**Passage provided**
========

God delights in you.

•November 7, 2016 • Leave a Comment

The Old Testament prophet Zephaniah proclaimed “The Lord is with you, he is mighty to save.  He will take great delight in you, he will quiet you with his love, he will rejoice over you with singing.”  (Zephaniah 3:17)

Zephaniah says 1) God is with you – that’s presence, 2) God is mighty to save you – that’s power, 3) God takes delight in you – that’s pleasure 4) God quiets you with his love – that’s peace, and 5) God rejoices over you with singing – that’s proof!

If God’s speaking voice created universes, imagine what his singing voice can do!  And he sings over his children.

But you say, “I’m too guilty”.  Verse 15 says God has taken away your punishment.

But you say, “I am surrounded by my enemies”.  Verses 15, 17, & 19 say God has cast out your enemies.

But you say, “God feels far away”.  Verse 15 & 17 say God is in your midst.

But you say, “I am enslaved to shame”. Verses 11 & 19 say you are no longer put to shame.

But you say, “I feel disconnected and homeless”.  Verses 20 says that God will bring you home.

You just need to face it and accept the fact that God not only loves you – he delights in you.  You’ve not gone too far, stayed too long, or sinned too much to exceed his love, mercy, and grace.

Think about that.

Biblical faith

•November 3, 2016 • Leave a Comment

Biblical faith is not about living a moral life … that’s RELIGION.

Biblical faith is not about living the good life … that’s CAPITALISM.

Bbilical faith is not about becoming a better you … that’s SELF-HELP.

Biblical faith is about living the God-life … that’s ABUNDANT LIFE.

Should I “Halloween”?

•October 31, 2016 • Leave a Comment

Should I “Halloween”?  Many Christians immediately say “absolutely not”.  They tell horrific stories of Satanists sacrificing babies on Halloween (although to my knowledge we’ve never been able to actually document that) or of how we shouldn’t promote the devil, etc. Churches (bless our hearts) have tried to soften the blow with Hallelujah Festivals, Harvest Festivals, Trunk O’ Treats, or by ignoring Halloween altogether.

========

**Task to carry out**
In the devotional posts above, recast the paragraph beginning "Zephaniah says 1) God is with you" as a list, keeping each point and the word paired with it.

**Collected data**
========

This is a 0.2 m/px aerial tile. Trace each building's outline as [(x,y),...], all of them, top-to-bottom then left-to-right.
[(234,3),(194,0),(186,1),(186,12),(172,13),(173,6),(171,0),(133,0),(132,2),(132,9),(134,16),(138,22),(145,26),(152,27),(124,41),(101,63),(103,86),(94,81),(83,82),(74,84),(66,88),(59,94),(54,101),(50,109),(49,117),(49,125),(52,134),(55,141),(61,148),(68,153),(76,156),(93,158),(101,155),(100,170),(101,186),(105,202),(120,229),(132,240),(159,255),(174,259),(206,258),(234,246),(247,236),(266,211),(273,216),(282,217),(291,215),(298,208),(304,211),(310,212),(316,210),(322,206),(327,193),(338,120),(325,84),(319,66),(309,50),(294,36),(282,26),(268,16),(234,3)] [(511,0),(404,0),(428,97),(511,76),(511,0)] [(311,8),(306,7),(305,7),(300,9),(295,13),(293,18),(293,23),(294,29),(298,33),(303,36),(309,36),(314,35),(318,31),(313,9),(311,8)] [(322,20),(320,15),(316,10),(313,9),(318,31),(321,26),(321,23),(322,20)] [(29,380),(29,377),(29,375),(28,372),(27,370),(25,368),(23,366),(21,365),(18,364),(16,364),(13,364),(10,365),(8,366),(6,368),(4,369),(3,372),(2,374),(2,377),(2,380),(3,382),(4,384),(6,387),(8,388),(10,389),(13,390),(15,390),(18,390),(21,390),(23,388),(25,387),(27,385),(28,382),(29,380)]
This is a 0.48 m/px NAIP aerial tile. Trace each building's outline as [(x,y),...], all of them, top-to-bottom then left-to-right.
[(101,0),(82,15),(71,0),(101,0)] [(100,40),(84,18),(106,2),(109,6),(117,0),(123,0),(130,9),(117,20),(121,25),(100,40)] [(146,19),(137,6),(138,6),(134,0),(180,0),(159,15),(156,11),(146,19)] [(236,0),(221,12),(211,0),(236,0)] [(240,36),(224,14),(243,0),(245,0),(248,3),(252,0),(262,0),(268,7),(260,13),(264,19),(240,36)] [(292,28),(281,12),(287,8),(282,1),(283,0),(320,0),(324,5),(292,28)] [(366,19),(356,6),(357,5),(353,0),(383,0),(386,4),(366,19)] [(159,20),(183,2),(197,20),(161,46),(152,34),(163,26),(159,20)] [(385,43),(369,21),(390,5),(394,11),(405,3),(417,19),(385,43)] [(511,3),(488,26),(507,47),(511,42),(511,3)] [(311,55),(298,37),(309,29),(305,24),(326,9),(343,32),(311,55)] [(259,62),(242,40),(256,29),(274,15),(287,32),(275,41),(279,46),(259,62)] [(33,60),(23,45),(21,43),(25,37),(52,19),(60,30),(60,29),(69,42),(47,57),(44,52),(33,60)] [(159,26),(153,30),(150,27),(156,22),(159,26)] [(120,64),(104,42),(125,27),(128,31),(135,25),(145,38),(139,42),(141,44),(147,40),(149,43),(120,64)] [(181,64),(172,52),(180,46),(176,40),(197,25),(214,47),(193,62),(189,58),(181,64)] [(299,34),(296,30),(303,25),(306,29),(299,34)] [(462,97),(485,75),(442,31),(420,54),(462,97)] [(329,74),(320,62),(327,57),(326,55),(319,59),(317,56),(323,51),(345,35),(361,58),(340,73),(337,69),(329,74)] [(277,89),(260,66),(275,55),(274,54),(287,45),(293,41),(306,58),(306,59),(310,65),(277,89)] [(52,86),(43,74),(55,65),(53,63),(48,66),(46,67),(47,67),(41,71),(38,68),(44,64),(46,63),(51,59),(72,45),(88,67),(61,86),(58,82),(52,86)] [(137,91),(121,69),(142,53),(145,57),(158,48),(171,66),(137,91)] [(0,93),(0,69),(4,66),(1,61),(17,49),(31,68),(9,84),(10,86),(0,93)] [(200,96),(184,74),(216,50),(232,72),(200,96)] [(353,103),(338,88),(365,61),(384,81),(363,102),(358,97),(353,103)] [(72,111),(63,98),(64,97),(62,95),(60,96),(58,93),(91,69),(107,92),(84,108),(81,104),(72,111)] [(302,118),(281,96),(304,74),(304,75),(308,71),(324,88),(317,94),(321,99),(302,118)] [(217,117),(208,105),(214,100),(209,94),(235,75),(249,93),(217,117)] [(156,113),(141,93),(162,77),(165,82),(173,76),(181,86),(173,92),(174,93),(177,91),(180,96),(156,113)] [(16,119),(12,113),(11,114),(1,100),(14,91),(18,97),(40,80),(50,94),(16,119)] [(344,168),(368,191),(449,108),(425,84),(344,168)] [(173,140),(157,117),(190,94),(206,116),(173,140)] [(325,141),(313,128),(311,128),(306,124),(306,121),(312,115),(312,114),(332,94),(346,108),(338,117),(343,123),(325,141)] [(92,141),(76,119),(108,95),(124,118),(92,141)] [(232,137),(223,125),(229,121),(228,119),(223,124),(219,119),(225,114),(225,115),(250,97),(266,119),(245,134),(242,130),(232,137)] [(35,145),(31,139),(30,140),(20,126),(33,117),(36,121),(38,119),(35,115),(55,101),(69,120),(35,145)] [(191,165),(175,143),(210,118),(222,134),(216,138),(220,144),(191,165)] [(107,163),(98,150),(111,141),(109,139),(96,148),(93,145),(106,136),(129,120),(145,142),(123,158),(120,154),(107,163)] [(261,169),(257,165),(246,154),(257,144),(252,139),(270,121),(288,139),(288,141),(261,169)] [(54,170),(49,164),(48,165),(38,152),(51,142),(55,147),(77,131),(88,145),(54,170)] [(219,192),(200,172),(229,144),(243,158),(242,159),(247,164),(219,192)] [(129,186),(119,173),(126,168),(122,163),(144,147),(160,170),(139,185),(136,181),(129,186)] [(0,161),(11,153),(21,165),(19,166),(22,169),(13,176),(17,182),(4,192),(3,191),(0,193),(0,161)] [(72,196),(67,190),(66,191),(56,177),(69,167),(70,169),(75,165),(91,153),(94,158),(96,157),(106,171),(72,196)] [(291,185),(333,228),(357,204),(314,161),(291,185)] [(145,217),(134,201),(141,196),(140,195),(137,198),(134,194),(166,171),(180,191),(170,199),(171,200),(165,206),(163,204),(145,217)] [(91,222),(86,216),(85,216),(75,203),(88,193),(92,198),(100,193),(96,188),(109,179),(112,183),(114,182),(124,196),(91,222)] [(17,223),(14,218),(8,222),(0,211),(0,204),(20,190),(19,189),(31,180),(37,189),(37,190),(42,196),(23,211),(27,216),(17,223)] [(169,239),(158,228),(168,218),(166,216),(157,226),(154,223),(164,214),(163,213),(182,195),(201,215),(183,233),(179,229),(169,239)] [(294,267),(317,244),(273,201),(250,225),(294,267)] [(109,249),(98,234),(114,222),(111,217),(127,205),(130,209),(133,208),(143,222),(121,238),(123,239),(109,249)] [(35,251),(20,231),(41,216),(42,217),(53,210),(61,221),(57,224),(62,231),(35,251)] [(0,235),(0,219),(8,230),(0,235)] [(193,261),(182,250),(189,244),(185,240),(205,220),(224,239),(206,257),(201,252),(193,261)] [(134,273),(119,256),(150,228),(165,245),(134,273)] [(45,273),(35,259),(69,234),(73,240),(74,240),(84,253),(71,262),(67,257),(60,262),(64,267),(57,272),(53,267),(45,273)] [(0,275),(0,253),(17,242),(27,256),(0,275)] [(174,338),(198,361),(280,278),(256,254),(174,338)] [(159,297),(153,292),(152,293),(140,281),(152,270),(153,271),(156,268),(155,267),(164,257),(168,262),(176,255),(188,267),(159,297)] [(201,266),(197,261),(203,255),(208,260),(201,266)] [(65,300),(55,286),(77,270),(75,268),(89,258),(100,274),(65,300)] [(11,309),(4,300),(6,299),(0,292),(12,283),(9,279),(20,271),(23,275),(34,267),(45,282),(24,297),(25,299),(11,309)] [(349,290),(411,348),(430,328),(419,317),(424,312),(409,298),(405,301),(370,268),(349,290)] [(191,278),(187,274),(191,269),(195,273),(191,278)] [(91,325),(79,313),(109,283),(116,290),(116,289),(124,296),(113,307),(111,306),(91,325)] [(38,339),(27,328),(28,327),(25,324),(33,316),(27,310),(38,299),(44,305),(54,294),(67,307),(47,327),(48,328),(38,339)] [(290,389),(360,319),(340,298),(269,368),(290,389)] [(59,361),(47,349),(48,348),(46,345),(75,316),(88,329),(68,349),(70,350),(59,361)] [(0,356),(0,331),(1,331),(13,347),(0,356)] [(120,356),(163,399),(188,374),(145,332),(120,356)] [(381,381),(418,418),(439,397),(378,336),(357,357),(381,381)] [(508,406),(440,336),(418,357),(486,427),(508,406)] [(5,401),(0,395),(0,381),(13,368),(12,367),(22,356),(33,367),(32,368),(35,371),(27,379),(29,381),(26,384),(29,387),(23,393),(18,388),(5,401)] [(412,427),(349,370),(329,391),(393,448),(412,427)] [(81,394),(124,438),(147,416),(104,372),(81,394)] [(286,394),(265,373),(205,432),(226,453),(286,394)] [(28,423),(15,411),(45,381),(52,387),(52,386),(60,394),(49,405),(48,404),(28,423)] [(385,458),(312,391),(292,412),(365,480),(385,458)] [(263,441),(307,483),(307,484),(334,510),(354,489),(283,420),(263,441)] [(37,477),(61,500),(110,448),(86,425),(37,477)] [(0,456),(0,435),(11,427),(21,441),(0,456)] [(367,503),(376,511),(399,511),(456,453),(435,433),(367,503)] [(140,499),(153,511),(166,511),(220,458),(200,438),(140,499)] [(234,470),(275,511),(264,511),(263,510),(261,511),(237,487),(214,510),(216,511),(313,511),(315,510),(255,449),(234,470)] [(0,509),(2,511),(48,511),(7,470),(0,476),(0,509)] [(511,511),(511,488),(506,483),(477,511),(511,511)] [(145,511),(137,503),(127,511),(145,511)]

========

**Exercise result**
According to Zephaniah:
- God is with you: presence
- God is mighty to save you: power
- God takes delight in you: pleasure
- God quiets you with his love: peace
- God rejoices over you with singing: proof